In addition to criticizing U.S. Sen. Harry Reid for what it called “racially insensitive” comments about President Barack Obama, the National Republican Senatorial Committee dug up Reid’s remarks from 2002, after former Senate Majority Leader Trent Lott was forced to step down, after it was revealed that Lott said the country would have avoided “all these problems” had Strom Thurmond’s 1948 pro-segregation Dixiecrat presidential bid been successful.
Reid was quoted thus by the Associated Press, back in 2002:
Sen. Harry Reid said Republican Senate leader Trent Lott’s decision to relinquish his post Friday came as no surprise.
“He had no alternative,” the Nevada Democrat and Senate minority leader said. “Senator Lott dug himself a hole and he didn’t dig it all in one setting. He dug it over the years. And he couldn’t figure out a way to get out of it.”
…
Asked if the episode would serve as a warning to weigh his own words carefully, Reid said: “You play how you practice.”

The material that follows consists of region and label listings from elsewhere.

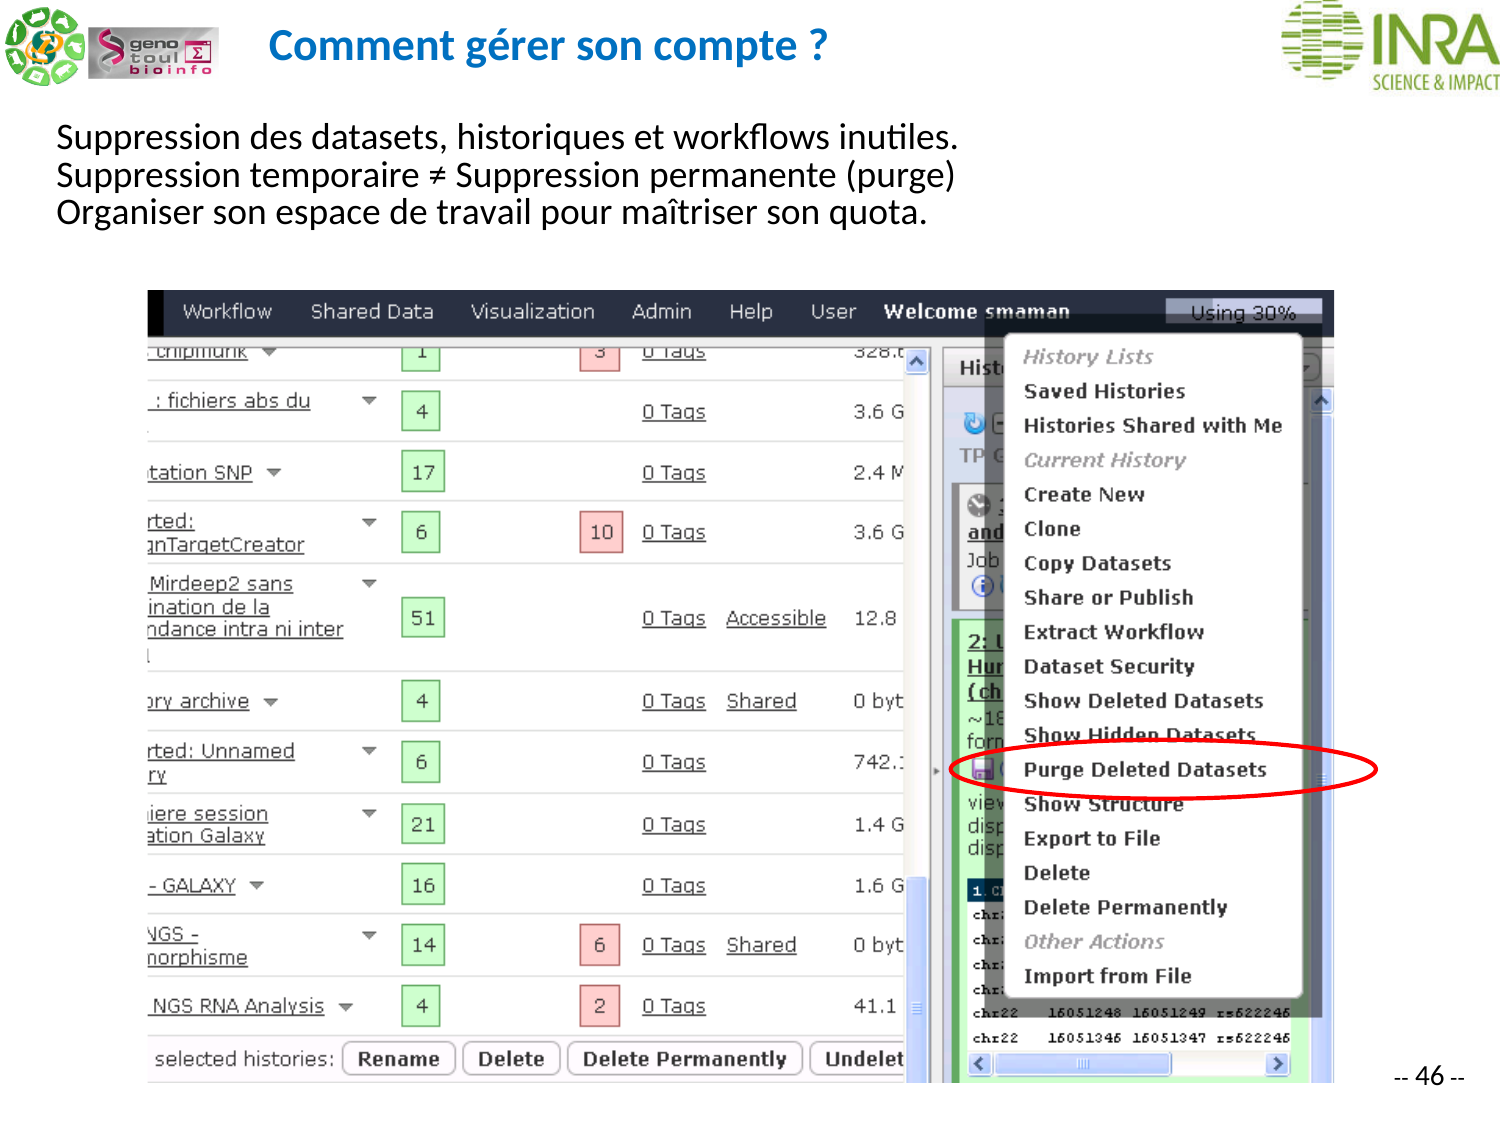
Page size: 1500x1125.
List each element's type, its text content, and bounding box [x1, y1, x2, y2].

picture [954, 742, 1335, 796]
picture [147, 290, 1335, 1083]
text_box Suppression des datasets, historiques et workflows inutiles. Suppression temporaire ≠ Suppression permanente (purge) Organiser son espace de travail pour maîtriser son quota. [41, 114, 1447, 242]
text_box Comment gérer son compte ? [253, 19, 1424, 91]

“If you tell ethnic jokes in the backroom, it’s that much easier to say ethnic things publicly. I’ve always practiced how I play.”
And if by that Republicans mean to indict Reid for harboring secret racist thoughts, it’s a failure, since there’s no evidence that Reid has ever told an ethnic joke in a back room. In fact, there’s no evidence that Reid has ever successfully told a joke of any kind, in any room. (When he tries, he usually ends up sending his critics into a paroxysm of overblown, misinformed and misdirected rage.)
But, if the Republicans mean to indict Reid for an overt consciousness about race, and the possible ways race can be manipulated in politics, that’s another matter. If we can draw nothing else from Reid’s comments about Obama, we can draw this: The 2008 presidential race was most definitely not a colorblind affair, at least as far as Reid was concerned. (Then again, how could it be? The entire country was transfixed by the election of the first black president in the history of a nation still scarred by the legacy of slavery.) To Reid, however, Obama’s race was a positive, inasmuch as the president didn’t look or sound too black, which apparently would have been a political liability. So, Barack Obama, good. Sidney Poitier or Chris Rock, bad?
It’s most definitely not something Reid wanted to have voters — especially black voters — wondering about him as he heads in to his final and toughest election ever.